A Lesson from the Birds

It was a very cold day in winter, and a terrific gale was blowing, when one who had enlisted in the great crusade which Christian Scientists have undertaken against sickness and sin received a call to go to another part of the city to help a dear one who seemed at that time to be tried in the furnace of affliction. For some days error had appeared to be persistent and obstinate. It had been halted, but there it stood; and as this worker in Truth was standing at a transfer corner waiting for a belated street car, a great sense of discouragement came upon her. She knew she had been faithful in the work of applying the truth, and yet the error had not yielded. Along with the traitor, discouragement, there crept in another subtle robber, resentment that error had brought her to this cold, bleak, open space, where there was no protection from the bitter cold and fury of the wind and storm.

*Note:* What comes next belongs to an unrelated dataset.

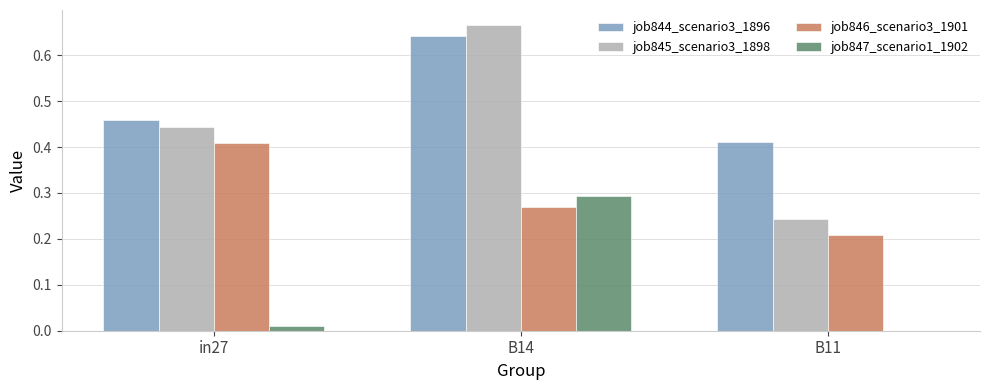

The job847_scenario1_1902 series shows 0.0 at in27. True or false?

True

All at once, amidst the hardest gale, she heard a twittering, twittering, overhead; and, on looking up, found she was standing under a bare tree whose branches were filled with little brown birds. The harder the winds blew and the branches swayed, the tighter these little creatures held on, swaying with them, twittering all the louder. Into the burdened thought of the observer came the "still small voice" of Truth, and she remembered the parable of the grain of mustard seed, the growth of which the Master likened to that of the kingdom of heaven. It "becometh a tree, so that the birds of the air come and lodge in the branches thereof." Here was food for thought indeed.

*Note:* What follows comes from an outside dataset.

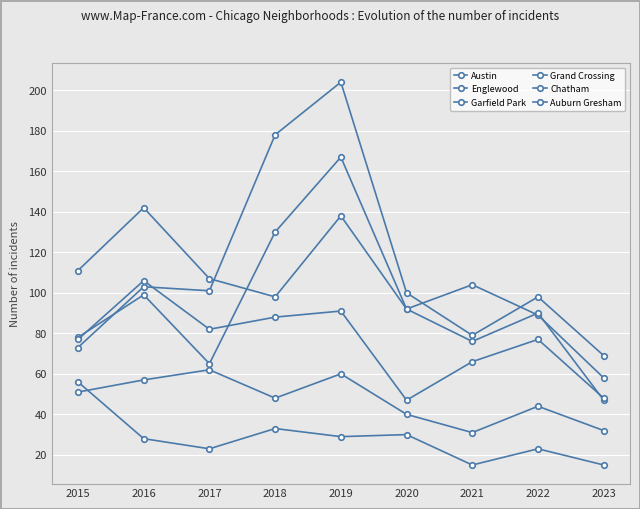

How many lines are shown in the chart?

6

The true spiritual knowing had been strong and courageous; and now discouragement was trying to undo the work. What if the winds of error did blow? Could there not still be a holding on, as in the case of the little birds in the tree? But the birds were apparently rejoicing in the very hardest of the tempest! Again came the voice of Truth: Rejoice, rejoice; lo, I am with thee always. The weary one had lost all sense of the storm. She was beginning to look up. Truth had not changed. Her thought was flooded with an overwhelming sense of gratitude for the one who had endured "all the rugged way" (Poems, by Mrs. Eddy, p. 14), and of whom it is written that when the storms beat hardest she bent, like the tall grass, only to rise again, knowing all the time error was powerless.